In Craig v. Boren, Ginsburg wrote a scathing brief attacking a state law that granted a lower drinking age to women. She observed that although the law appeared to afford women a “liberty” not afforded to men, in actuality, it pigeonholed both sexes. By assuming that women drink less, drive less and commit fewer alcohol-related crimes than men, it created “an artificial barrier[] to full realization by men and women of their human potential,” and “retard[ed] progress toward equal opportunity, free from gender-based discrimination.” She remarked that while laws like these may have been viewed as “gallantry” at one time, in hindsight, they’re a relic of “Victorian condescension.” In these cases and dozens of others throughout the 1970s, Ginsburg advanced the idea that women are a diverse group who can be breadwinners, wives or both, and that laws must not draw distinctions between men and women based on “overbroad generalizations” about their “behavior, proclivities, and preferences.”

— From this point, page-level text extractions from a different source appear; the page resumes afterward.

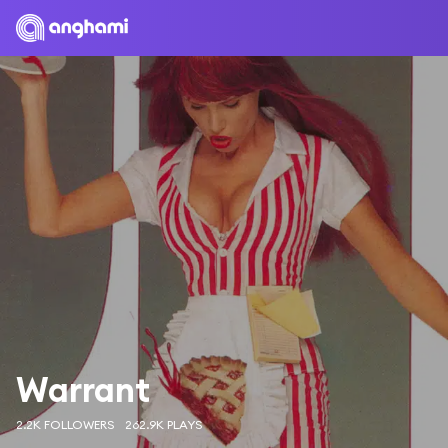
Warrant
2.2K FOLLOWERS
262.9K PLAYS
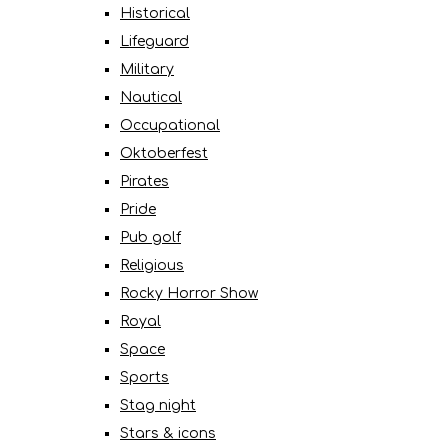
Historical
Lifeguard
Military
Nautical
Occupational
Oktoberfest
Pirates
Pride
Pub golf
Religious
Rocky Horror Show
Royal
Space
Sports
Stag night
Stars & icons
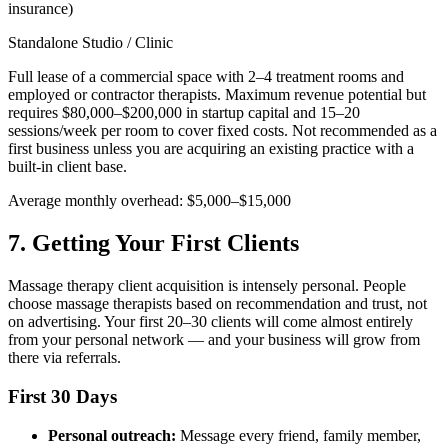
insurance)
Standalone Studio / Clinic
Full lease of a commercial space with 2–4 treatment rooms and
employed or contractor therapists. Maximum revenue potential but
requires $80,000–$200,000 in startup capital and 15–20
sessions/week per room to cover fixed costs. Not recommended as a
first business unless you are acquiring an existing practice with a
built-in client base.
Average monthly overhead: $5,000–$15,000
7. Getting Your First Clients
Massage therapy client acquisition is intensely personal. People
choose massage therapists based on recommendation and trust, not
on advertising. Your first 20–30 clients will come almost entirely
from your personal network — and your business will grow from
there via referrals.
First 30 Days
Personal outreach:
Message every friend, family member,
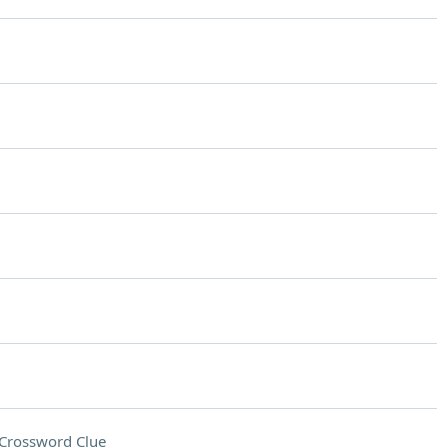
Crossword Clue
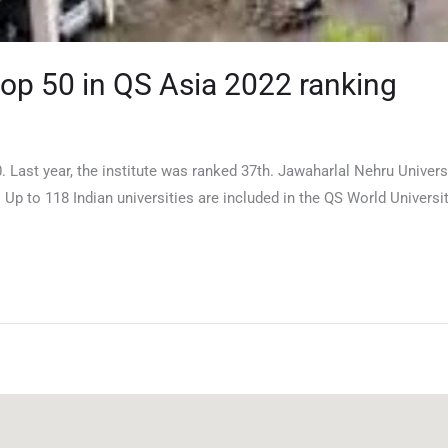
top 50 in QS Asia 2022 ranking
. Last year, the institute was ranked 37th. Jawaharlal Nehru Univer
. Up to 118 Indian universities are included in the QS World Universi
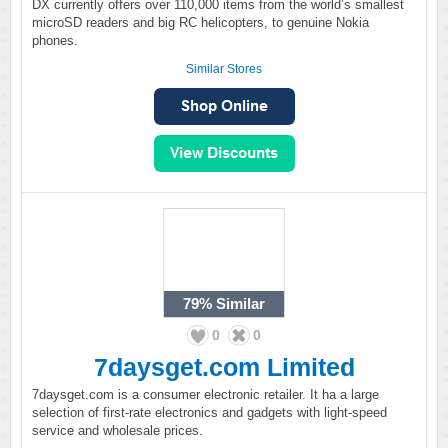
DX currently offers over 110,000 items from the world’s smallest
microSD readers and big RC helicopters, to genuine Nokia
phones.
Similar Stores
79%
Similar
0
0
7daysget.com Limited
7daysget.com is a consumer electronic retailer. It ha a large
selection of first-rate electronics and gadgets with light-speed
service and wholesale prices.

On the bench, her most famous equal protection ruling was United States v. Virginia, holding that the state-run Virginia Military Institute’s categorical exclusion of women violated the equal protection clause. She explained that government violates principles of equal protection when it “denies to women, simply because they are women, full citizenship stature — equal opportunity to aspire, achieve, participate in and contribute to society based on their individual talents and capacities.” She observed that differences between men and women are “cause for celebration, but not for denigration of the members of either sex or for artificial constraints on an individual’s opportunity.” And classifications based on sex may not be used to “create or perpetuate the legal, social, and economic inferiority of women.”
Throughout her life, Ginsburg recognized that men and women are “persons of equal dignity … but they are not the same.” She also acknowledged that women are not a homogenous, interchangeable group. For her, equality under the law makes people “free to be you or me … free to develop our own talents, whatever they may be, and not be held back by artificial barriers,” as she explained in a 2012 interview. Equality protects our right to be considered something more than our immutable traits.
Asked when there will be enough women on the Supreme Court, Ginsburg once quipped, “When there are nine.” This so perfectly sums up her unwillingness to settle for the status quo, inspiring generations of women to reach for the stars. And that’s a legacy worth preserving.